Он вскочил вдруг и шумно захлопнул короб.
— Чтоб и не зреть нам боле сего!.. Нынче же вон! Захоронить под землей.
Отец Вонифатьев встретил царя на пороге Крестовой и во второй раз благословил его золотым, в изумрудах, крестом.
Медленно и проникновенно читал Алексей положенные молитвы, скрепляя каждое слово крестным знамением и поклоном.
После утомительно долгой службы протопоп окропил царя святою водою.
— Соловецкие мнихи воду сию доставили, — с гордостью объявил он.
В передней дожидались бояре, окольничий, думные и ближние люди. Увидев царя, они упали ниц и так пролежали до тех пор, пока раскачивавшаяся фигура Алексея не скрылась в тереме.
Вскоре в переднюю ввалился Борис Иванович Морозов.
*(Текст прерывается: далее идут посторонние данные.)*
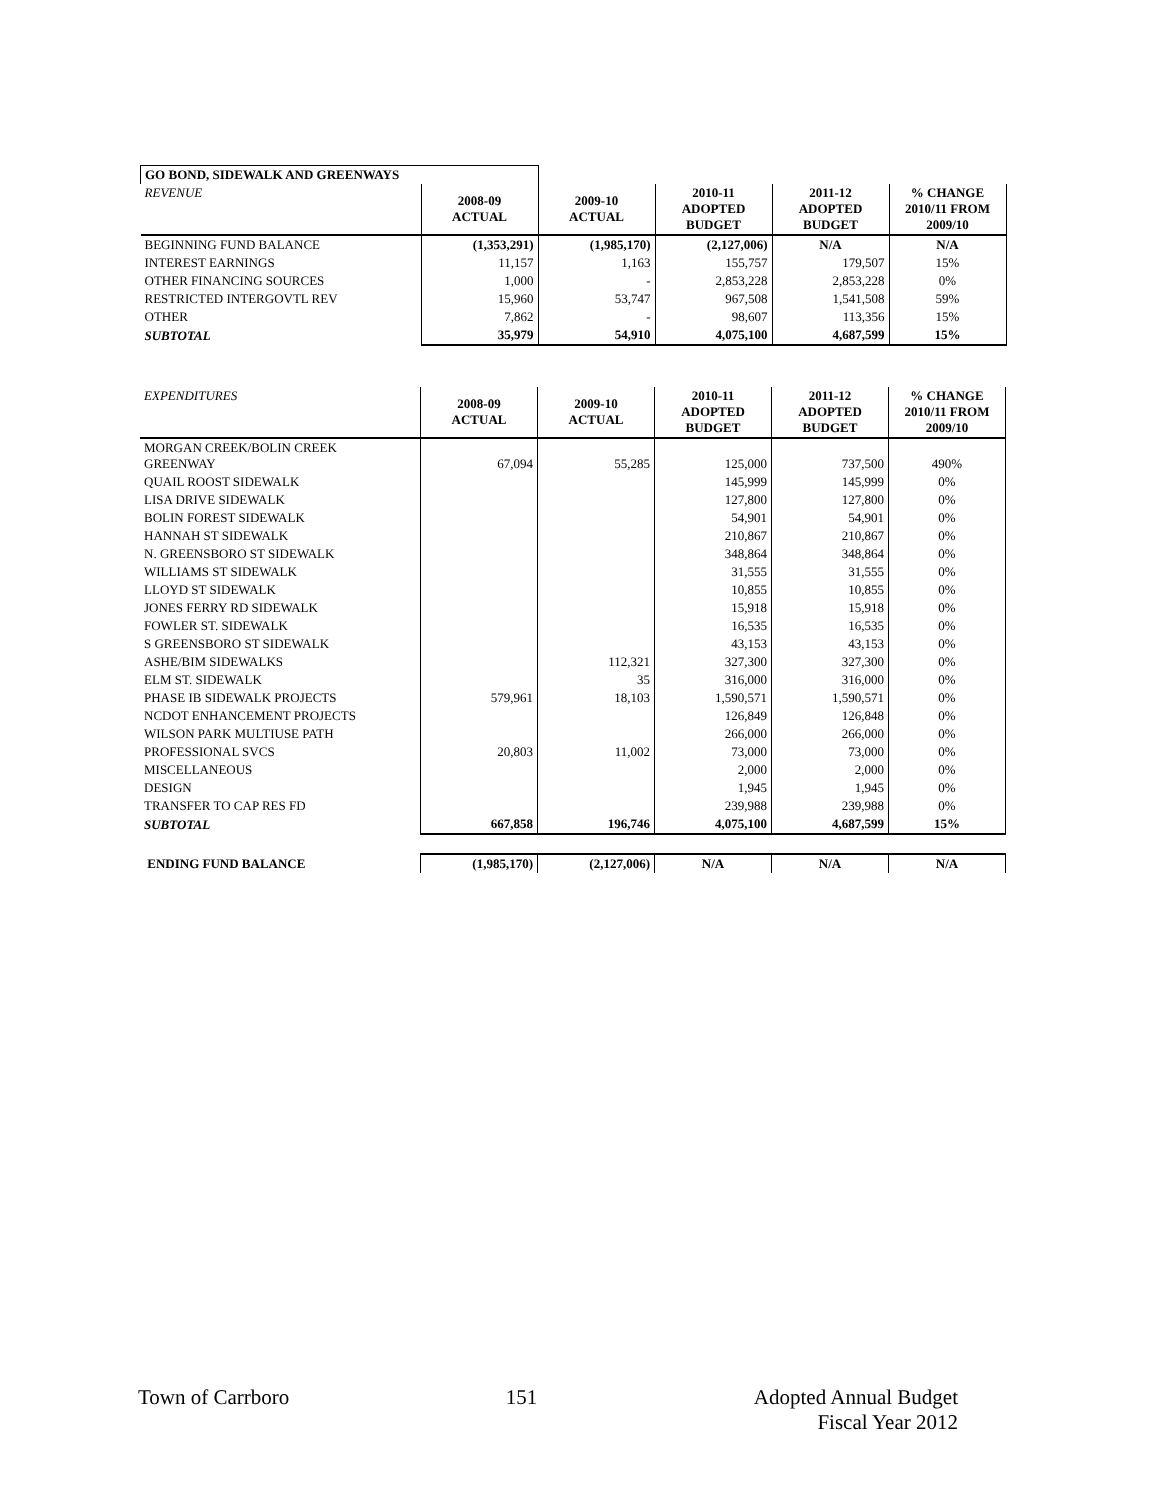| GO BOND, SIDEWALK AND GREENWAYS | | | | | |
| REVENUE | 2008-09 ACTUAL | 2009-10 ACTUAL | 2010-11 ADOPTED BUDGET | 2011-12 ADOPTED BUDGET | % CHANGE 2010/11 FROM 2009/10 |
| BEGINNING FUND BALANCE | (1,353,291) | (1,985,170) | (2,127,006) | N/A | N/A |
| INTEREST EARNINGS | 11,157 | 1,163 | 155,757 | 179,507 | 15% |
| OTHER FINANCING SOURCES | 1,000 | - | 2,853,228 | 2,853,228 | 0% |
| RESTRICTED INTERGOVTL REV | 15,960 | 53,747 | 967,508 | 1,541,508 | 59% |
| OTHER | 7,862 | - | 98,607 | 113,356 | 15% |
| SUBTOTAL | 35,979 | 54,910 | 4,075,100 | 4,687,599 | 15% |
| EXPENDITURES | 2008-09 ACTUAL | 2009-10 ACTUAL | 2010-11 ADOPTED BUDGET | 2011-12 ADOPTED BUDGET | % CHANGE 2010/11 FROM 2009/10 |
| MORGAN CREEK/BOLIN CREEK GREENWAY | 67,094 | 55,285 | 125,000 | 737,500 | 490% |
| QUAIL ROOST SIDEWALK | | | 145,999 | 145,999 | 0% |
| LISA DRIVE SIDEWALK | | | 127,800 | 127,800 | 0% |
| BOLIN FOREST SIDEWALK | | | 54,901 | 54,901 | 0% |
| HANNAH ST SIDEWALK | | | 210,867 | 210,867 | 0% |
| N. GREENSBORO ST SIDEWALK | | | 348,864 | 348,864 | 0% |
| WILLIAMS ST SIDEWALK | | | 31,555 | 31,555 | 0% |
| LLOYD ST SIDEWALK | | | 10,855 | 10,855 | 0% |
| JONES FERRY RD SIDEWALK | | | 15,918 | 15,918 | 0% |
| FOWLER ST. SIDEWALK | | | 16,535 | 16,535 | 0% |
| S GREENSBORO ST SIDEWALK | | | 43,153 | 43,153 | 0% |
| ASHE/BIM SIDEWALKS | | 112,321 | 327,300 | 327,300 | 0% |
| ELM ST. SIDEWALK | | 35 | 316,000 | 316,000 | 0% |
| PHASE IB SIDEWALK PROJECTS | 579,961 | 18,103 | 1,590,571 | 1,590,571 | 0% |
| NCDOT ENHANCEMENT PROJECTS | | | 126,849 | 126,848 | 0% |
| WILSON PARK MULTIUSE PATH | | | 266,000 | 266,000 | 0% |
| PROFESSIONAL SVCS | 20,803 | 11,002 | 73,000 | 73,000 | 0% |
| MISCELLANEOUS | | | 2,000 | 2,000 | 0% |
| DESIGN | | | 1,945 | 1,945 | 0% |
| TRANSFER TO CAP RES FD | | | 239,988 | 239,988 | 0% |
| SUBTOTAL | 667,858 | 196,746 | 4,075,100 | 4,687,599 | 15% |
| ENDING FUND BALANCE | (1,985,170) | (2,127,006) | N/A | N/A | N/A |
Town of Carrboro 151 Adopted Annual Budget
Fiscal Year 2012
Свысока оглядев собравшихся, он торжественно поднял руку.
— Волит великий государь сидеть нынче с окольничим Петром Тихоновичем Траханиотовым, да с судьею земским Левонтием Степановым Плещеевым, да с думным дьяком Назарием Ивановым Чистым, да с постельничим Федором Михайловичем Ртищевым [3].
Федор вышел в терем первым. За ним чинно потянулись остальные вызванные. Чуть слышным ропотом провожали их не удостоившиеся царского приглашения.
— Токмо нынче и свету стало у государя, что в Траханиотовых да в Плещеевых! — ворчали иные из них.
— Ужо не миновать стать, наступит времечко и вовсе повелит Алексей Михайлович не казаться перед очи свои! — вторили другие и переглядывались исподлобья, по-бычьи сгибая головы.
Царь развалился в высоком кресле и с блаженной улыбкой прислушивался к веселому перезвону колоколов.
— До чего же, Господи, умильна жизнь христианская, — молвил он и милостиво похлопал по спине Бориса Ивановича.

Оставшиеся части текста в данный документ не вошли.